DATA UNDER STUDY.
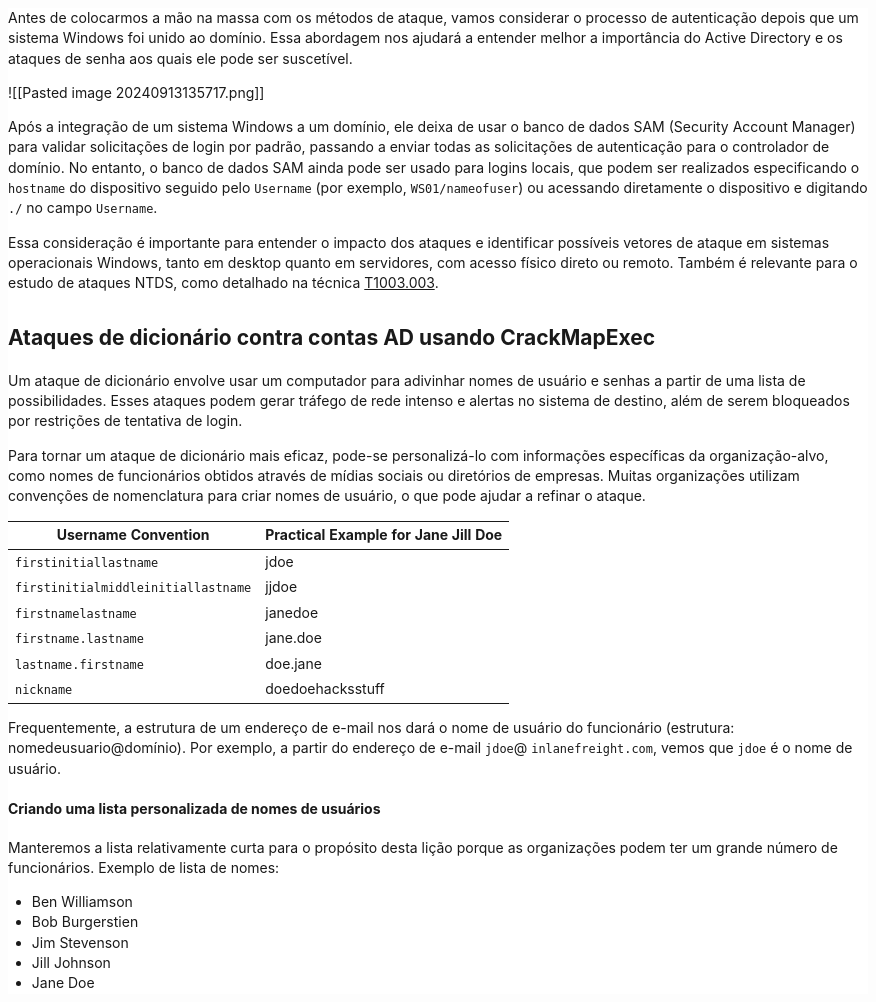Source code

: Antes de colocarmos a mão na massa com os métodos de ataque, vamos considerar o processo de autenticação depois que um sistema Windows foi unido ao domínio. Essa abordagem nos ajudará a entender melhor a importância do Active Directory e os ataques de senha aos quais ele pode ser suscetível.

![[Pasted image 20240913135717.png]]

Após a integração de um sistema Windows a um domínio, ele deixa de usar o banco de dados SAM (Security Account Manager) para validar solicitações de login por padrão, passando a enviar todas as solicitações de autenticação para o controlador de domínio. No entanto, o banco de dados SAM ainda pode ser usado para logins locais, que podem ser realizados especificando o `hostname` do dispositivo seguido pelo `Username` (por exemplo, `WS01/nameofuser`) ou acessando diretamente o dispositivo e digitando `./` no campo `Username`.

Essa consideração é importante para entender o impacto dos ataques e identificar possíveis vetores de ataque em sistemas operacionais Windows, tanto em desktop quanto em servidores, com acesso físico direto ou remoto. Também é relevante para o estudo de ataques NTDS, como detalhado na técnica [T1003.003](https://attack.mitre.org/techniques/T1003/003/).

## Ataques de dicionário contra contas AD usando CrackMapExec

Um ataque de dicionário envolve usar um computador para adivinhar nomes de usuário e senhas a partir de uma lista de possibilidades. Esses ataques podem gerar tráfego de rede intenso e alertas no sistema de destino, além de serem bloqueados por restrições de tentativa de login.

Para tornar um ataque de dicionário mais eficaz, pode-se personalizá-lo com informações específicas da organização-alvo, como nomes de funcionários obtidos através de mídias sociais ou diretórios de empresas. Muitas organizações utilizam convenções de nomenclatura para criar nomes de usuário, o que pode ajudar a refinar o ataque.

| Username Convention                 | Practical Example for Jane Jill Doe |
| ----------------------------------- | ----------------------------------- |
| `firstinitiallastname`              | jdoe                                |
| `firstinitialmiddleinitiallastname` | jjdoe                               |
| `firstnamelastname`                 | janedoe                             |
| `firstname.lastname`                | jane.doe                            |
| `lastname.firstname`                | doe.jane                            |
| `nickname`                          | doedoehacksstuff                    |
Frequentemente, a estrutura de um endereço de e-mail nos dará o nome de usuário do funcionário (estrutura: nomedeusuario@domínio). Por exemplo, a partir do endereço de e-mail `jdoe`@ `inlanefreight.com`, vemos que `jdoe` é o nome de usuário.

#### Criando uma lista personalizada de nomes de usuários

Manteremos a lista relativamente curta para o propósito desta lição porque as organizações podem ter um grande número de funcionários. Exemplo de lista de nomes:

- Ben Williamson
- Bob Burgerstien
- Jim Stevenson
- Jill Johnson
- Jane Doe
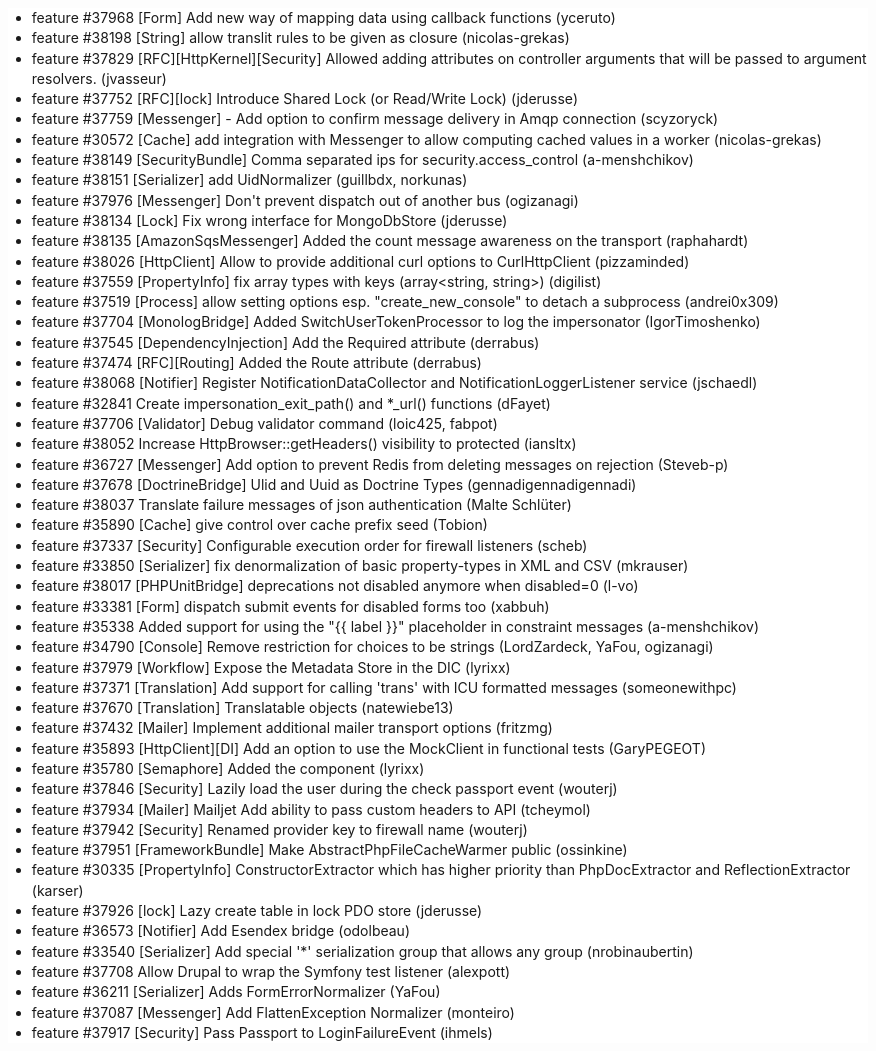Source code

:  * feature #37968 [Form] Add new way of mapping data using callback functions (yceruto)
 * feature #38198 [String] allow translit rules to be given as closure (nicolas-grekas)
 * feature #37829 [RFC][HttpKernel][Security] Allowed adding attributes on controller arguments that will be passed to argument resolvers. (jvasseur)
 * feature #37752 [RFC][lock] Introduce Shared Lock (or Read/Write Lock) (jderusse)
 * feature #37759 [Messenger] - Add option to confirm message delivery in Amqp connection (scyzoryck)
 * feature #30572 [Cache] add integration with Messenger to allow computing cached values in a worker (nicolas-grekas)
 * feature #38149 [SecurityBundle] Comma separated ips for security.access_control (a-menshchikov)
 * feature #38151 [Serializer] add UidNormalizer (guillbdx, norkunas)
 * feature #37976 [Messenger] Don't prevent dispatch out of another bus (ogizanagi)
 * feature #38134 [Lock] Fix wrong interface for MongoDbStore (jderusse)
 * feature #38135 [AmazonSqsMessenger] Added the count message awareness on the transport (raphahardt)
 * feature #38026 [HttpClient] Allow to provide additional curl options  to CurlHttpClient (pizzaminded)
 * feature #37559 [PropertyInfo] fix array types with keys (array<string, string>) (digilist)
 * feature #37519 [Process] allow setting options esp. "create_new_console" to detach a subprocess (andrei0x309)
 * feature #37704 [MonologBridge] Added SwitchUserTokenProcessor to log the impersonator (IgorTimoshenko)
 * feature #37545 [DependencyInjection] Add the Required attribute (derrabus)
 * feature #37474 [RFC][Routing] Added the Route attribute (derrabus)
 * feature #38068 [Notifier] Register NotificationDataCollector and NotificationLoggerListener service (jschaedl)
 * feature #32841 Create impersonation_exit_path() and *_url() functions (dFayet)
 * feature #37706 [Validator] Debug validator command (loic425, fabpot)
 * feature #38052 Increase HttpBrowser::getHeaders() visibility to protected (iansltx)
 * feature #36727 [Messenger] Add option to prevent Redis from deleting messages on rejection (Steveb-p)
 * feature #37678 [DoctrineBridge] Ulid and Uuid as Doctrine Types (gennadigennadigennadi)
 * feature #38037 Translate failure messages of json authentication (Malte Schlüter)
 * feature #35890 [Cache] give control over cache prefix seed (Tobion)
 * feature #37337 [Security] Configurable execution order for firewall listeners (scheb)
 * feature #33850 [Serializer] fix denormalization of basic property-types in XML and CSV (mkrauser)
 * feature #38017 [PHPUnitBridge] deprecations not disabled anymore when disabled=0 (l-vo)
 * feature #33381 [Form] dispatch submit events for disabled forms too (xabbuh)
 * feature #35338 Added support for using the "{{ label }}" placeholder in constraint messages (a-menshchikov)
 * feature #34790 [Console] Remove restriction for choices to be strings (LordZardeck, YaFou, ogizanagi)
 * feature #37979 [Workflow] Expose the Metadata Store in the DIC (lyrixx)
 * feature #37371 [Translation] Add support for calling 'trans' with ICU formatted messages (someonewithpc)
 * feature #37670 [Translation] Translatable objects (natewiebe13)
 * feature #37432 [Mailer] Implement additional mailer transport options (fritzmg)
 * feature #35893 [HttpClient][DI] Add an option to use the MockClient in functional tests (GaryPEGEOT)
 * feature #35780 [Semaphore] Added the component (lyrixx)
 * feature #37846 [Security] Lazily load the user during the check passport event (wouterj)
 * feature #37934 [Mailer] Mailjet Add ability to pass custom headers to API (tcheymol)
 * feature #37942 [Security] Renamed provider key to firewall name (wouterj)
 * feature #37951 [FrameworkBundle] Make AbstractPhpFileCacheWarmer public (ossinkine)
 * feature #30335 [PropertyInfo] ConstructorExtractor which has higher priority than PhpDocExtractor and ReflectionExtractor (karser)
 * feature #37926 [lock] Lazy create table in lock PDO store (jderusse)
 * feature #36573 [Notifier] Add Esendex bridge (odolbeau)
 * feature #33540 [Serializer] Add special '*' serialization group that allows any group (nrobinaubertin)
 * feature #37708 Allow Drupal to wrap the Symfony test listener (alexpott)
 * feature #36211 [Serializer] Adds FormErrorNormalizer (YaFou)
 * feature #37087 [Messenger] Add FlattenException Normalizer (monteiro)
 * feature #37917 [Security] Pass Passport to LoginFailureEvent (ihmels)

TASK DESCRIPTION. The lines to reproduce run from the one above containing "Manteremos a lista" through the one containing "Required attribute (derrabus)". Copy them exactly and leave out all pictures.

OUTPUT FOR THIS TASK.
Manteremos a lista relativamente curta para o propósito desta lição porque as organizações podem ter um grande número de funcionários. Exemplo de lista de nomes:

- Ben Williamson
- Bob Burgerstien
- Jim Stevenson
- Jill Johnson
- Jane Doe
Source code

:  * feature #37968 [Form] Add new way of mapping data using callback functions (yceruto)
 * feature #38198 [String] allow translit rules to be given as closure (nicolas-grekas)
 * feature #37829 [RFC][HttpKernel][Security] Allowed adding attributes on controller arguments that will be passed to argument resolvers. (jvasseur)
 * feature #37752 [RFC][lock] Introduce Shared Lock (or Read/Write Lock) (jderusse)
 * feature #37759 [Messenger] - Add option to confirm message delivery in Amqp connection (scyzoryck)
 * feature #30572 [Cache] add integration with Messenger to allow computing cached values in a worker (nicolas-grekas)
 * feature #38149 [SecurityBundle] Comma separated ips for security.access_control (a-menshchikov)
 * feature #38151 [Serializer] add UidNormalizer (guillbdx, norkunas)
 * feature #37976 [Messenger] Don't prevent dispatch out of another bus (ogizanagi)
 * feature #38134 [Lock] Fix wrong interface for MongoDbStore (jderusse)
 * feature #38135 [AmazonSqsMessenger] Added the count message awareness on the transport (raphahardt)
 * feature #38026 [HttpClient] Allow to provide additional curl options  to CurlHttpClient (pizzaminded)
 * feature #37559 [PropertyInfo] fix array types with keys (array<string, string>) (digilist)
 * feature #37519 [Process] allow setting options esp. "create_new_console" to detach a subprocess (andrei0x309)
 * feature #37704 [MonologBridge] Added SwitchUserTokenProcessor to log the impersonator (IgorTimoshenko)
 * feature #37545 [DependencyInjection] Add the Required attribute (derrabus)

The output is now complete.